Le château de Dunloe, avant et après restauration, est situé dans le parc de l'actuel hôtel de ce nom.
Darby Demetry ("Demetrie" en France) O’Mahony est le troisième de ses fils. Sa mère, Marie Mac-Carthy Reagh
(de Springhouse), le mit au monde en 1718 au château de Dunloe. Il vint en France probablement en 1738 et entra dans le
régiment irlandais de Bulkeley dont le colonel propriétaire était François de Bulkeley, mari de Marie-Anne, fille de Daniel O'Mahony, le héro de Crémone.

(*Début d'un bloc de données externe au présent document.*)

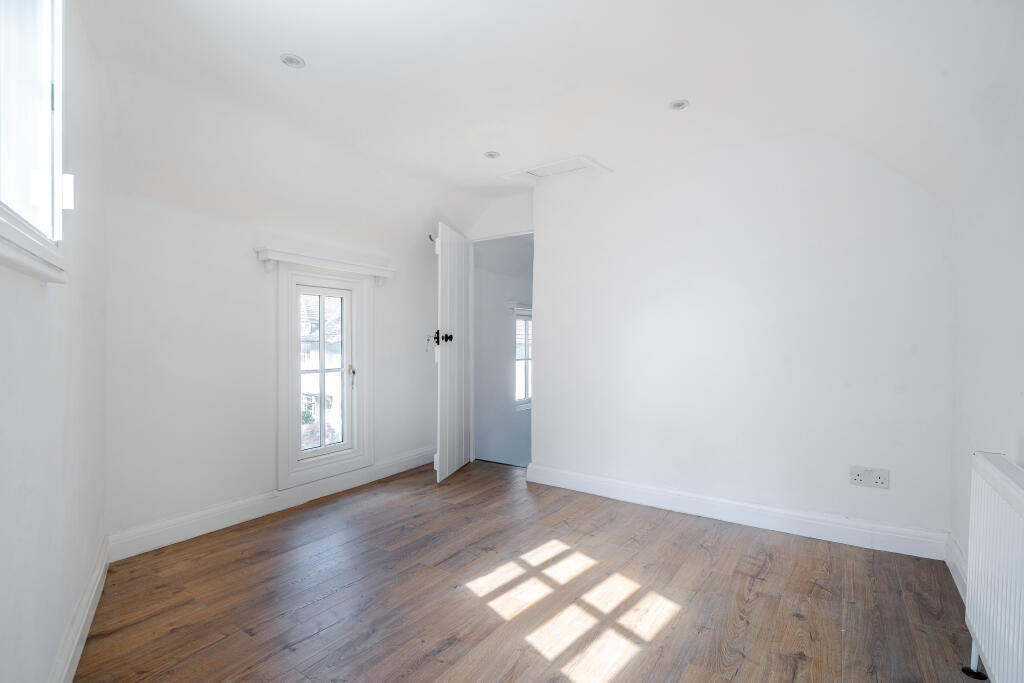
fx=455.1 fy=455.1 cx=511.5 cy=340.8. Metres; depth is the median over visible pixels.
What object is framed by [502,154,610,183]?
loft hatch
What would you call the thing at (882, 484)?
wall socket
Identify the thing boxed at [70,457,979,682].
wooden floor
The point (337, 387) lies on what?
neighbouring house
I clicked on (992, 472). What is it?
radiator
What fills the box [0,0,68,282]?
window
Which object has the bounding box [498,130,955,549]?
back wall
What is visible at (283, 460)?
window
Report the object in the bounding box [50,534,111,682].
baseboard
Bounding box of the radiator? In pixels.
[965,452,1023,682]
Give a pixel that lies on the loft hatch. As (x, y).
(548, 166)
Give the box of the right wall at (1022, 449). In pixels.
[949,48,1023,614]
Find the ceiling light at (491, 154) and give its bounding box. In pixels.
[484,150,500,158]
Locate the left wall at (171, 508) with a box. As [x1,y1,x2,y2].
[100,83,454,551]
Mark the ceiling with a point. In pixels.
(287, 38)
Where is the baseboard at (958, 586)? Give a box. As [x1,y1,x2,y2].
[944,533,968,602]
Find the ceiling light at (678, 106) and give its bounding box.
[668,99,689,110]
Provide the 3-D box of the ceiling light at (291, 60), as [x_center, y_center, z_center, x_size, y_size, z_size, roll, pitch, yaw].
[-0.992,-1.266,2.057,0.106,0.010,0.106,0,1,35]
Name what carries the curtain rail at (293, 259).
attached to the left wall at (171, 508)
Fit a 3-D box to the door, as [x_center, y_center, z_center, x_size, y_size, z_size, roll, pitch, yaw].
[-0.485,0.078,3.823,0.166,2.028,0.704,0,0,14]
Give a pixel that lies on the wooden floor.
(768, 568)
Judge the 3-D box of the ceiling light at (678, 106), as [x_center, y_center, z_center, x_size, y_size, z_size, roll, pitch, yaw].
[0.884,-1.250,2.409,0.107,0.010,0.106,0,1,35]
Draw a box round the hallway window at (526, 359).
[514,307,531,410]
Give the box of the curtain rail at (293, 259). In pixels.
[254,247,395,281]
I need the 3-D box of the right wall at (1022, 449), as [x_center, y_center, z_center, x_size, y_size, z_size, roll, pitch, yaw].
[1.347,-0.121,0.866,0.182,2.538,3.611,0,1,35]
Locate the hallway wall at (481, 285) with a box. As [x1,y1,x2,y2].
[473,233,532,466]
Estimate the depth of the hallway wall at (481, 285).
5.53 m
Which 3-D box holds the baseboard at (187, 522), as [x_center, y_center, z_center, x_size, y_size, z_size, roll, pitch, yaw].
[-1.330,1.042,3.270,0.020,0.127,2.473,0,1,35]
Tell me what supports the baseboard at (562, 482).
attached to the back wall at (544, 413)
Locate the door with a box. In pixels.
[434,221,471,483]
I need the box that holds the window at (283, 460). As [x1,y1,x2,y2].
[276,259,374,490]
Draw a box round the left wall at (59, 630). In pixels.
[0,0,106,682]
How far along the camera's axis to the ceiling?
2.11 m
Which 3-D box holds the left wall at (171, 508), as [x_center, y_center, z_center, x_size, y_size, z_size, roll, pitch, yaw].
[-1.396,-0.149,3.332,0.174,2.501,2.873,0,1,35]
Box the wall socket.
[849,465,889,488]
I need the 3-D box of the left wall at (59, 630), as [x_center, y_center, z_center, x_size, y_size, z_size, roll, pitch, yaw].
[-1.102,-0.116,0.820,0.195,2.505,3.757,0,1,-36]
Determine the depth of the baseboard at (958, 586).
2.12 m
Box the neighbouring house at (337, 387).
[300,292,344,444]
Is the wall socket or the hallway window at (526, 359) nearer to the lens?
the wall socket
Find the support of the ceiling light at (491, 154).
in the ceiling
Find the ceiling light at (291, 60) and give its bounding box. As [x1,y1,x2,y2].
[280,53,305,67]
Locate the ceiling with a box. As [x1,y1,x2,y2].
[78,0,1023,232]
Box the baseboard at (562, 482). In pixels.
[525,463,948,560]
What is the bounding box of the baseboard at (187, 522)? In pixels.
[107,446,437,561]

Second lieutenant, il était en 1745 avec son régiment à la bataille de Fontenoy. Après le traité de Fontainebleau (24 octobre 1745) officialisant l'alliance des Stuarts et de la France,
celle-ci soutint l'expédition de Charles-Edouard en Ecosse et lui envoya des troupes et minitions. Le 9
décembre, le
Louis XV
, qui transportait 200 hommes et 19 officiers des régiments irlandais de Bulkeley, Clare et Berwick fut capturé par un navire de guerre britannique.
Darby, fut ainsi fait prisonnier.
Capitaine en 1665, il avait rang de major de grenadiers au régiment de Bulkeley,
en 1772 (à Valenciennes), puis au régiment de Dillon en 1778 (Valogne en Normandie) et lieutenant-colonel au premier
régiment irlandais de Dillon en 1780 [Le régiment de Bulkeley fut intégré dans le régiment de Dillon en 1775].

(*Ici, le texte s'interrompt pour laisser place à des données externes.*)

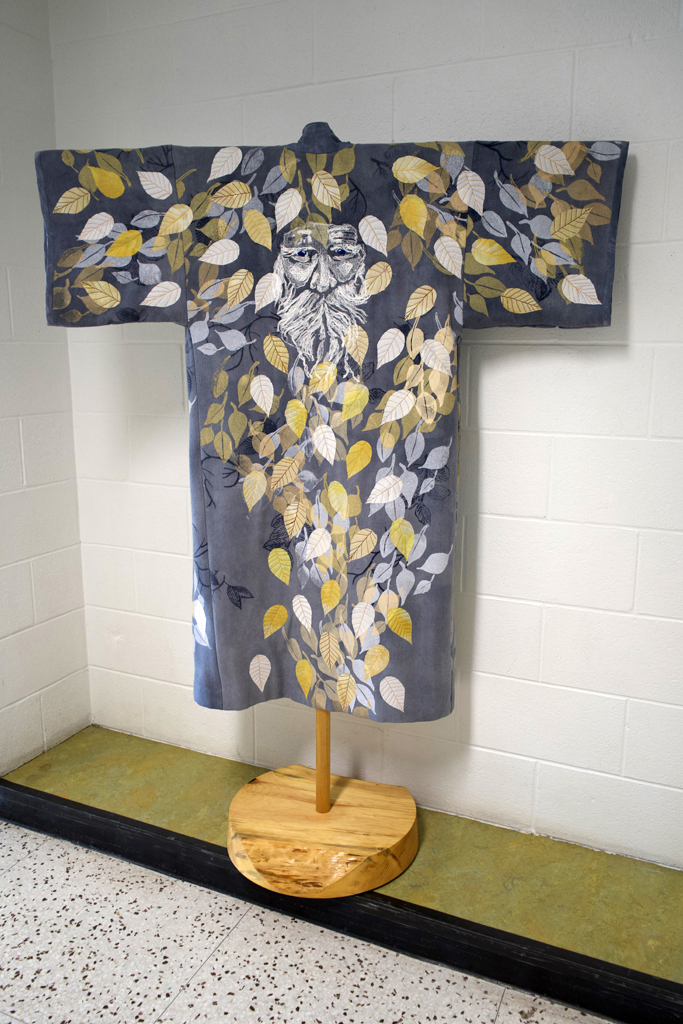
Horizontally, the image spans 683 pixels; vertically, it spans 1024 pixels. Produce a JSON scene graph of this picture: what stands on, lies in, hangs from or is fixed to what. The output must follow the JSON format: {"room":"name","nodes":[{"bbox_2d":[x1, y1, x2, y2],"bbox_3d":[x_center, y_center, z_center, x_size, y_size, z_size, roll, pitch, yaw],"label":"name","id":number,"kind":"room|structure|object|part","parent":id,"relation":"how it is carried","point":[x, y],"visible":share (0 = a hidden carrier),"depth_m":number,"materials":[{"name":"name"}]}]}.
{"room":"museum","nodes":[
{"label":"museum","id":0,"kind":"room"},
{"bbox_2d":[0,0,91,773],"bbox_3d":[-1.477,-0.197,0.631,0.170,2.333,3.346,5,12,25],"label":"left wall","id":1,"kind":"structure","parent":0,"point":[16,620],"depth_m":2.04,"materials":[{"name":"white paint"}]},
{"bbox_2d":[0,822,612,1023],"bbox_3d":[-0.257,1.125,0.258,4.283,0.100,3.491,5,12,25],"label":"floor","id":2,"kind":"structure","parent":0,"point":[34,846],"depth_m":1.50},
{"bbox_2d":[0,730,682,1007],"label":"green ledge","id":3,"kind":"object","parent":2,"relation":"on","point":[656,874],"visible":0.64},
{"bbox_2d":[225,711,416,899],"bbox_3d":[-0.040,0.047,1.652,0.456,1.456,0.440,5,12,25],"label":"wooden stand","id":4,"kind":"object","parent":3,"relation":"on","point":[231,812],"visible":0.76,"depth_m":1.68,"materials":[{"name":"brown wood"}]},
{"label":"wooden base","id":5,"kind":"part","parent":4,"relation":"part of","materials":[{"name":"brown wood"}]},
{"bbox_2d":[31,122,627,724],"bbox_3d":[-0.038,-0.153,1.523,0.866,1.111,0.240,5,12,25],"label":"robe","id":6,"kind":"object","parent":4,"relation":"hanging from","point":[226,628],"visible":0.96,"depth_m":1.42,"materials":[{"name":"fabric"}]},
{"bbox_2d":[49,0,682,869],"bbox_3d":[0.778,-0.369,1.517,3.443,2.395,0.171,5,12,25],"label":"back wall","id":7,"kind":"structure","parent":0,"point":[462,69],"depth_m":1.71,"materials":[{"name":"white paint"}]}
]}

Il prit sa retraite à Calais en 1781 et vint s'installer à Boulogne en 1783, rue du fiel de boeuf où il resta jusqu'à la
terreur. Il fut arrêté en 1793 et incarcéré à Arras. De là il fut dirigé plus tard sur Abbeville où il mourut le 16 mars 1795
(25 ventose an 3) "en sa demeure " chaussée Dubois, à l'âge de 77 ans. Il était chevalier de Saint Louis.
Lettre datée du 9 juin 1773 du comte de Bulkeley, colonel du régiment irlandais de son nom, alors ambassadeur de France à ratisbonne,
en réponse à une demande de Demetri d'une commission de lieutenant-colonel
Il avait épousé en 1765 Marie-Jacqueline-Claudine-Michelle-Julie de Fresnoye, fille d'Armand-Gabriel, seigneur,
baron de Moyecque, et de Louise de Roussel de Pernes. Sa cousine germaine Louise-Catherine-Victoire de Roussel,
religieuse Ursuline
sous le nom de sœur sainte Basile, lui légua en 1798 le fief d'Honvault,
sur la commune de Wimille, entré dans la famille Roussel de Pernes en 1686.
Le couple eut un fils unique : Jean-François.
Honvault, fief de la commune de Wimille, était dans la famille Roussel depuis 1686. Le 29 floreal an VI, l'Administration centrale fit procéder au sort et au partage de la succession de Melle de Roussel de Pernes. Honvault et ses dépendances échurent à Marie-Jacqueline-Claudine-Michelle-Julie de Frenoye, veuve de Demetrie de Mahony, écuyer, chevalier de Saint-Louis, ancien lieutenant-colonel au régiment de Dillon. A la mort de Mme O'Mahony (1825), son fils, M. le comte Jean-François O'Mahony, maréchal des camps et armées du Roi, hérita du château et le conserva jusqu'à sa mort (8 juin 1842) ; quelques années plus tard (16 avril 1860), M. me comte Ernest O'Mahony, fils de M. le général O'Mahony, en redevenait propriétaire.